§ **REQUIRED WORK**: List each line of the data that holds the string "github".

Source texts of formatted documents
..........

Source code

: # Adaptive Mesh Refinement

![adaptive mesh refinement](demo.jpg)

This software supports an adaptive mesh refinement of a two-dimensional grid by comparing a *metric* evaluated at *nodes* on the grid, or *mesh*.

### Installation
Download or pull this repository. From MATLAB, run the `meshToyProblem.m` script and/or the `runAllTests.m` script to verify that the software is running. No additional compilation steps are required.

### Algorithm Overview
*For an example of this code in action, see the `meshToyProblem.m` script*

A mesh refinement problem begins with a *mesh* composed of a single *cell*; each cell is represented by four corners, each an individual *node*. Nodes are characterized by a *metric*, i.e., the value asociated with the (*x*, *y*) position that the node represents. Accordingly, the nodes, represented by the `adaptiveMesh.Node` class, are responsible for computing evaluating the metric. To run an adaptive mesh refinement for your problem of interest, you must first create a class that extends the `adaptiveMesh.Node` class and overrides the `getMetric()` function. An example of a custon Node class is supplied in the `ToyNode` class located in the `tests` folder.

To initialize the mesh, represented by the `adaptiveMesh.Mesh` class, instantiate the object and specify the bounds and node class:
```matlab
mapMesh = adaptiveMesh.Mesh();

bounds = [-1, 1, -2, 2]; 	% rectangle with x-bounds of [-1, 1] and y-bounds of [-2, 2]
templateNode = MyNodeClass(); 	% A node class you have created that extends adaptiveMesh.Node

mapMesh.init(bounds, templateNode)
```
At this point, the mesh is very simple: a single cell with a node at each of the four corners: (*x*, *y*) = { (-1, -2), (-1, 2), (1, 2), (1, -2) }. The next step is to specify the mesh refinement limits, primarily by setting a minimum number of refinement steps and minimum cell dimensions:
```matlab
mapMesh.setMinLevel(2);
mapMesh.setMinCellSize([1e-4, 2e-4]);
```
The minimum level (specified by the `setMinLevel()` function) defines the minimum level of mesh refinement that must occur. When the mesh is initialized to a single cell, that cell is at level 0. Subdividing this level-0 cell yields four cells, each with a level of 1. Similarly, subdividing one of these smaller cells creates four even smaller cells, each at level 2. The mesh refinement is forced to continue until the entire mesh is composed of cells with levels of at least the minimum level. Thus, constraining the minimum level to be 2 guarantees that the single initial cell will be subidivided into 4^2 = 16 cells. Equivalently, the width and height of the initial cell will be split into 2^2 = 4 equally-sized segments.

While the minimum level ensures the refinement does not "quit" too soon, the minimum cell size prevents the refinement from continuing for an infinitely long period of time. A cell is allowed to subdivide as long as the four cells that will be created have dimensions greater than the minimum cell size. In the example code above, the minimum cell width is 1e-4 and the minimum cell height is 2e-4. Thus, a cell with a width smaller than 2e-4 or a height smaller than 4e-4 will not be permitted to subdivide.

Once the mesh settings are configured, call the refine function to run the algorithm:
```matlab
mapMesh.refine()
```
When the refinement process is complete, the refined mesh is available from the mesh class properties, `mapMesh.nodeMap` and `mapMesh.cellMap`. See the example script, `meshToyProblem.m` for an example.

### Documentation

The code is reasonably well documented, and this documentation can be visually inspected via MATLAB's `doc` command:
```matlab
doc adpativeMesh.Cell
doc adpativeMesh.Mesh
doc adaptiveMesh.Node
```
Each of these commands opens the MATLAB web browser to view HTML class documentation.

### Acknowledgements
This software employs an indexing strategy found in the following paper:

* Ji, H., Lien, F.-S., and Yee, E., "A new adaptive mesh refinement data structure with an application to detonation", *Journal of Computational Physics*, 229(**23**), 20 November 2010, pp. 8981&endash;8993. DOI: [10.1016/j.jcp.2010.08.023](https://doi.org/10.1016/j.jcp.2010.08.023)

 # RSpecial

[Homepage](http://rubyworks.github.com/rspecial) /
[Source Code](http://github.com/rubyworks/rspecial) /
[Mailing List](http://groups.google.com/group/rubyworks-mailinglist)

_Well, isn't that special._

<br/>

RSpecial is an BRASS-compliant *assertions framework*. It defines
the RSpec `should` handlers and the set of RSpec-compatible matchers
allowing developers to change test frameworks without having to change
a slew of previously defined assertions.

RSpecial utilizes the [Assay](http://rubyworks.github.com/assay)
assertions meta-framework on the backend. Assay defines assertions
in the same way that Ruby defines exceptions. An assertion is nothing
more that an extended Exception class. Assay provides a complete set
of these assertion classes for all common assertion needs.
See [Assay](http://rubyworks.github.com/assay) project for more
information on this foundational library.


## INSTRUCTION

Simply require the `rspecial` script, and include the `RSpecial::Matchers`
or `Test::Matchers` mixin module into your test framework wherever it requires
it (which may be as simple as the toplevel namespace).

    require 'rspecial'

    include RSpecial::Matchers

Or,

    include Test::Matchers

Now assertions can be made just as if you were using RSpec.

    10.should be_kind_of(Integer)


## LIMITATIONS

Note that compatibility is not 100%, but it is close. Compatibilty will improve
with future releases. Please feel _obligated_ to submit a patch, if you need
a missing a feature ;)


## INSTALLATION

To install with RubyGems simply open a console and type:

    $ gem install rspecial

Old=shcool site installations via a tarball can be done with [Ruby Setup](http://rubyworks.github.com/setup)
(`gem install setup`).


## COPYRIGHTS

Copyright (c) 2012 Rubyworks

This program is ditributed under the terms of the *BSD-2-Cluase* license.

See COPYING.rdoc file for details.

..........

§ **ANSWER TO THE EXERCISE**:
[Homepage](http://rubyworks.github.com/rspecial) /
[Source Code](http://github.com/rubyworks/rspecial) /
RSpecial utilizes the [Assay](http://rubyworks.github.com/assay)
See [Assay](http://rubyworks.github.com/assay) project for more
Old=shcool site installations via a tarball can be done with [Ruby Setup](http://rubyworks.github.com/setup)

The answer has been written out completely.